If countries imposed carbon taxes with tarrifs on imports, it would make greener fuel sources more competitive in cost as emitters would have to internalize the cost of emissions.

Anonymous 0 Comments

Because synthesizing hydrogen from sea water is just using electricity with many needlessly complicated and expensive steps.

Anonymous 0 Comments

I think the real question is “why don’t cargo ships use sails”. Which I’m sure is due to routes not being in optimal winds. But it would bring their fuel costs to near zero.

Anonymous 0 Comments

There’s no point in making a ship hydrogen powered. Hydrogen isn’t really seen as a fuel but rather a battery. You have to put a lot of energy into making hydrogen or extracting it and thus you can’t get as much energy out as what you put into making it in the first place. You might as well just skip the hydrogen and use the power source to power your ship directly.

Nuclear is really expensive and isn’t trusted in the hands of normal people because even small scale reactors can be used to do a lot of damage if used wrong.

Anonymous 0 Comments

The purpose of a cargo ship is to take cargo from port to port regularly and continuously.

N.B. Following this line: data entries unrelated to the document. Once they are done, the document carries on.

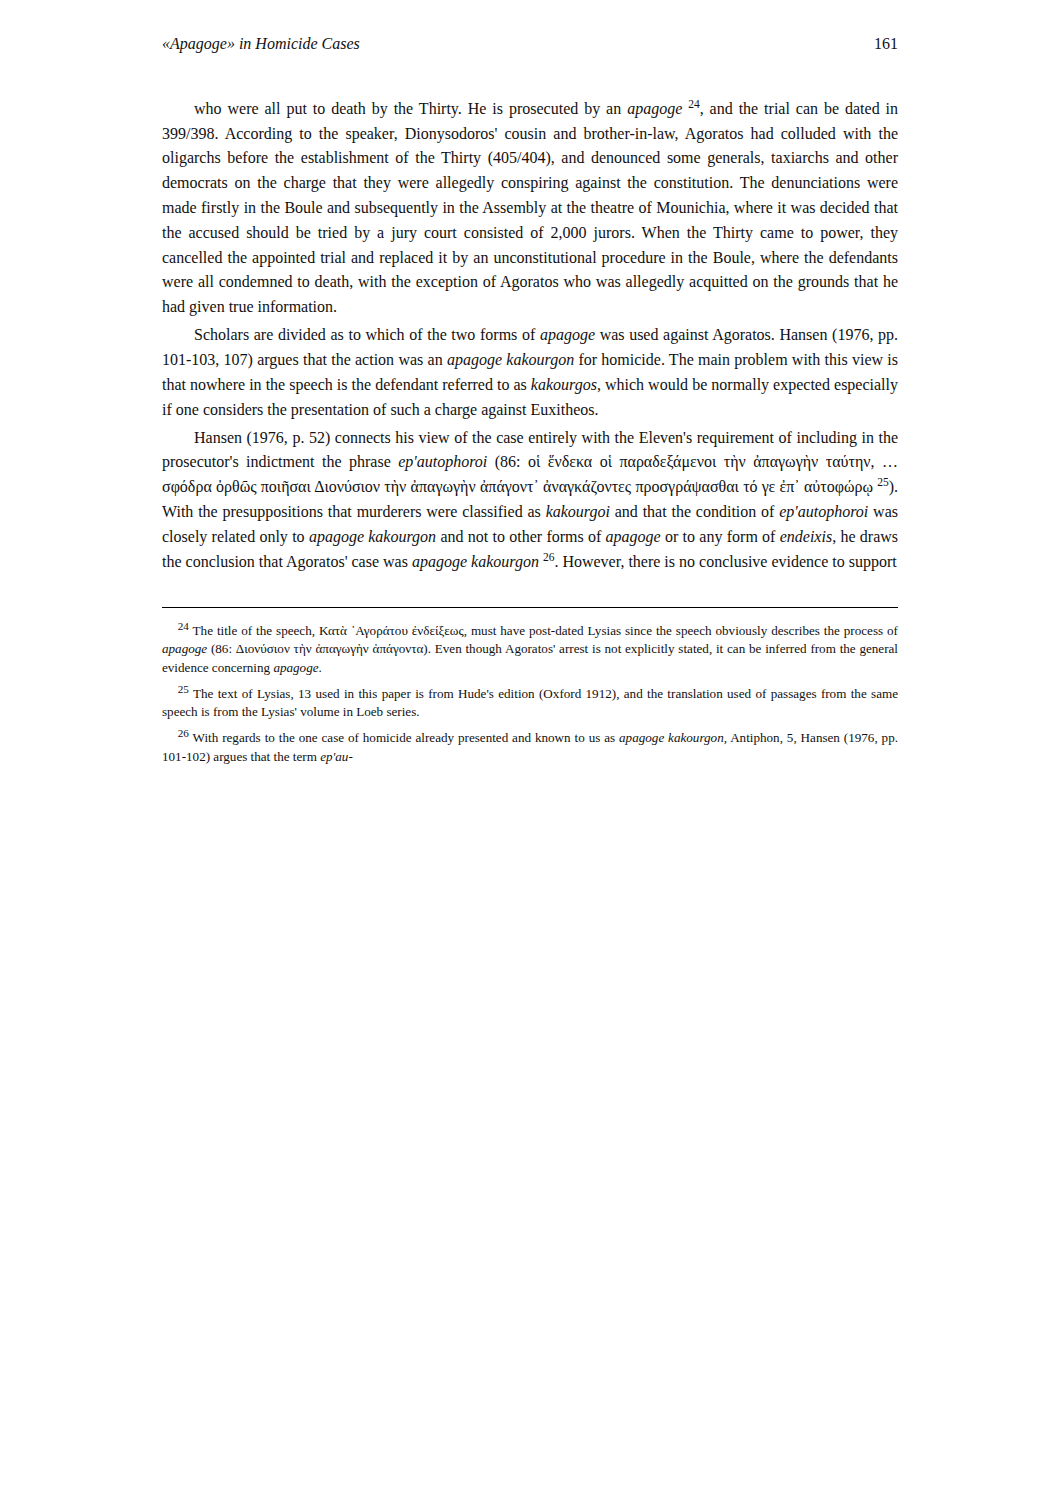«Apagoge» in Homicide Cases 161
who were all put to death by the Thirty. He is prosecuted by an apagoge 24, and the trial can be dated in 399/398. According to the speaker, Dionysodoros' cousin and brother-in-law, Agoratos had colluded with the oligarchs before the establishment of the Thirty (405/404), and denounced some generals, taxiarchs and other democrats on the charge that they were allegedly conspiring against the constitution. The denunciations were made firstly in the Boule and subsequently in the Assembly at the theatre of Mounichia, where it was decided that the accused should be tried by a jury court consisted of 2,000 jurors. When the Thirty came to power, they cancelled the appointed trial and replaced it by an unconstitutional procedure in the Boule, where the defendants were all condemned to death, with the exception of Agoratos who was allegedly acquitted on the grounds that he had given true information.
Scholars are divided as to which of the two forms of apagoge was used against Agoratos. Hansen (1976, pp. 101-103, 107) argues that the action was an apagoge kakourgon for homicide. The main problem with this view is that nowhere in the speech is the defendant referred to as kakourgos, which would be normally expected especially if one considers the presentation of such a charge against Euxitheos.
Hansen (1976, p. 52) connects his view of the case entirely with the Eleven's requirement of including in the prosecutor's indictment the phrase ep'autophoroi (86: οἱ ἕνδεκα οἱ παραδεξάμενοι τὴν ἀπαγωγὴν ταύτην, … σφόδρα ὀρθῶς ποιῆσαι Διονύσιον τὴν ἀπαγωγὴν ἀπάγοντ᾽ ἀναγκάζοντες προσγράψασθαι τό γε ἐπ᾽ αὐτοφώρῳ 25). With the presuppositions that murderers were classified as kakourgoi and that the condition of ep'autophoroi was closely related only to apagoge kakourgon and not to other forms of apagoge or to any form of endeixis, he draws the conclusion that Agoratos' case was apagoge kakourgon 26. However, there is no conclusive evidence to support
24 The title of the speech, Κατὰ ᾽Αγοράτου ἐνδείξεως, must have post-dated Lysias since the speech obviously describes the process of apagoge (86: Διονύσιον τὴν ἀπαγωγὴν ἀπάγοντα). Even though Agoratos' arrest is not explicitly stated, it can be inferred from the general evidence concerning apagoge.
25 The text of Lysias, 13 used in this paper is from Hude's edition (Oxford 1912), and the translation used of passages from the same speech is from the Lysias' volume in Loeb series.
26 With regards to the one case of homicide already presented and known to us as apagoge kakourgon, Antiphon, 5, Hansen (1976, pp. 101-102) argues that the term ep'au-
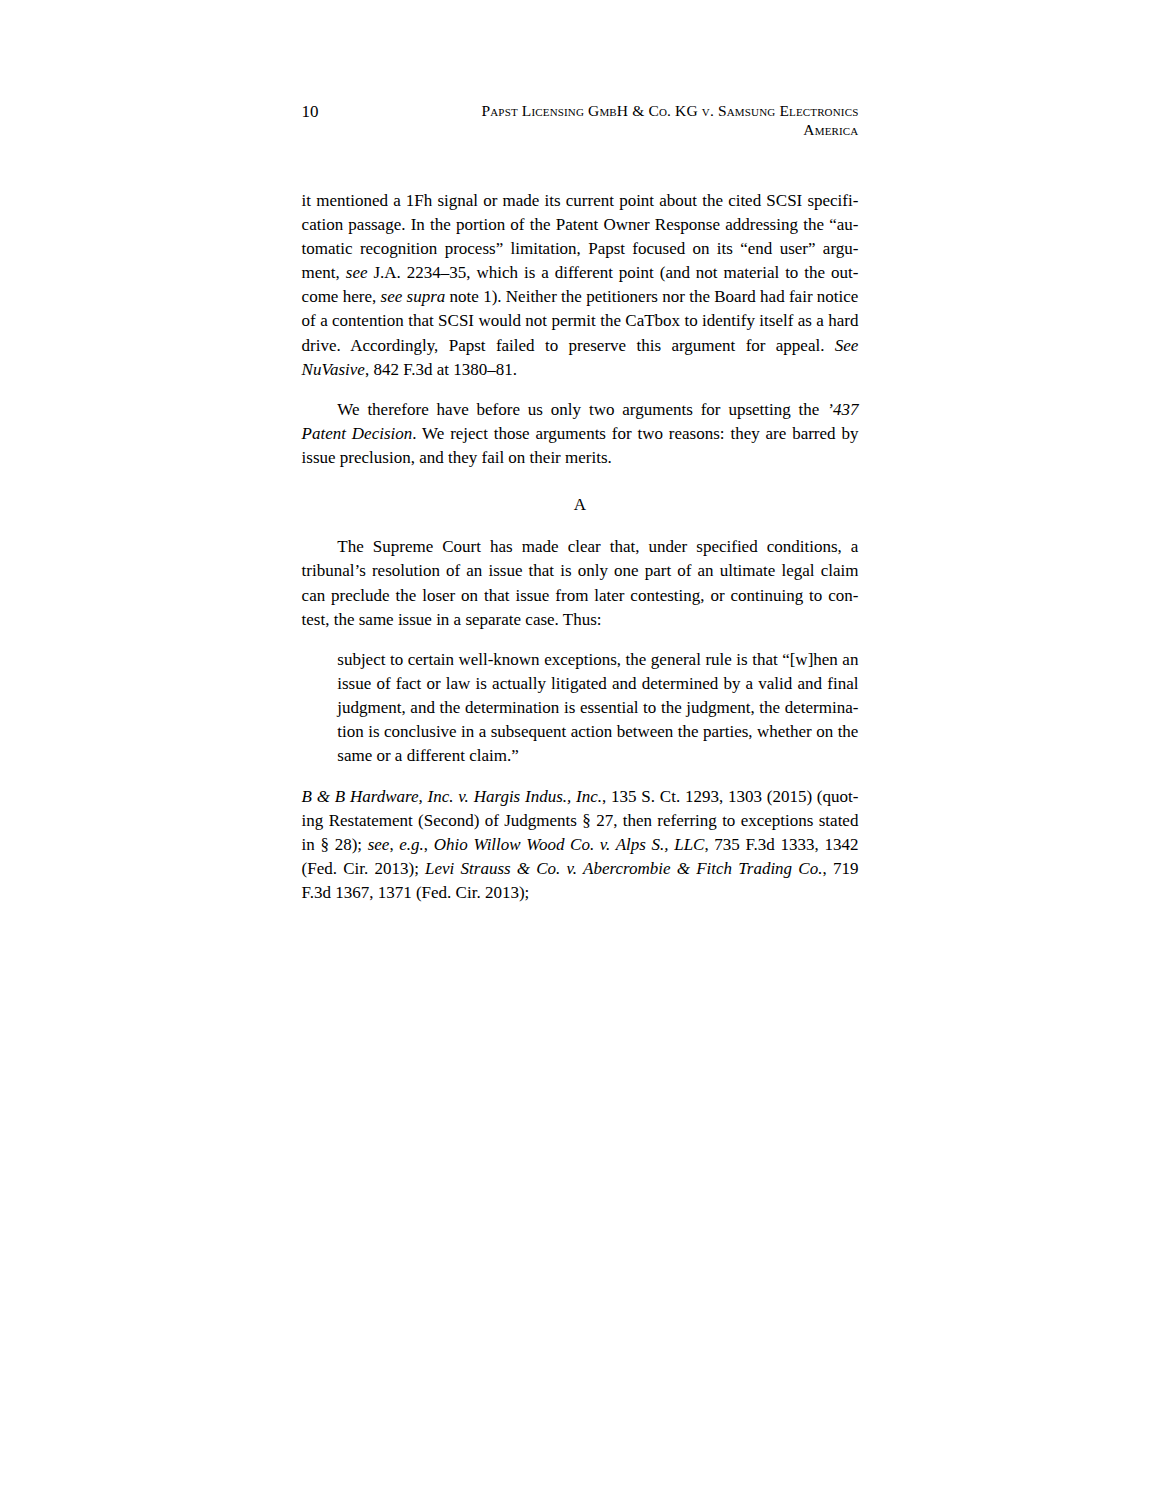10
Papst Licensing GmbH & Co. KG v. Samsung Electronics
America
it mentioned a 1Fh signal or made its current point about the cited SCSI specification passage. In the portion of the Patent Owner Response addressing the “automatic recognition process” limitation, Papst focused on its “end user” argument, see J.A. 2234–35, which is a different point (and not material to the outcome here, see supra note 1). Neither the petitioners nor the Board had fair notice of a contention that SCSI would not permit the CaTbox to identify itself as a hard drive. Accordingly, Papst failed to preserve this argument for appeal. See NuVasive, 842 F.3d at 1380–81.
We therefore have before us only two arguments for upsetting the ’437 Patent Decision. We reject those arguments for two reasons: they are barred by issue preclusion, and they fail on their merits.
A
The Supreme Court has made clear that, under specified conditions, a tribunal’s resolution of an issue that is only one part of an ultimate legal claim can preclude the loser on that issue from later contesting, or continuing to contest, the same issue in a separate case. Thus:
subject to certain well-known exceptions, the general rule is that “[w]hen an issue of fact or law is actually litigated and determined by a valid and final judgment, and the determination is essential to the judgment, the determination is conclusive in a subsequent action between the parties, whether on the same or a different claim.”
B & B Hardware, Inc. v. Hargis Indus., Inc., 135 S. Ct. 1293, 1303 (2015) (quoting Restatement (Second) of Judgments § 27, then referring to exceptions stated in § 28); see, e.g., Ohio Willow Wood Co. v. Alps S., LLC, 735 F.3d 1333, 1342 (Fed. Cir. 2013); Levi Strauss & Co. v. Abercrombie & Fitch Trading Co., 719 F.3d 1367, 1371 (Fed. Cir. 2013);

The goal is to do this reasonably quickly and at reasonable cost to win customers. Nuclear is not useful. Port to port means the ship doesn’t really need to fuel itself for ultra-long journeys like patrolling oceans etc. And nuclear power is expensive to maintain and not many place can do that and the down time is super high compared to regular old engines. So the cargo ship ends up being out of service for long periods – all bad for business.

Politically too, it is an issue. Many countries don’t allow nuclear powered vessels into their ports further limiting the customer base.

Hydrogen is expensive to store and is less energy dense. Facilities to refuel hydrogen ships are rare (probably none) and expensive since it is TOTALLY different from oil/diesel and therefore there is no sharing of infrastructure. Companies are now experimenting with commercial ammonia fueled ships which is sort of “near” hydrogen. So there is a chance this will work in the future.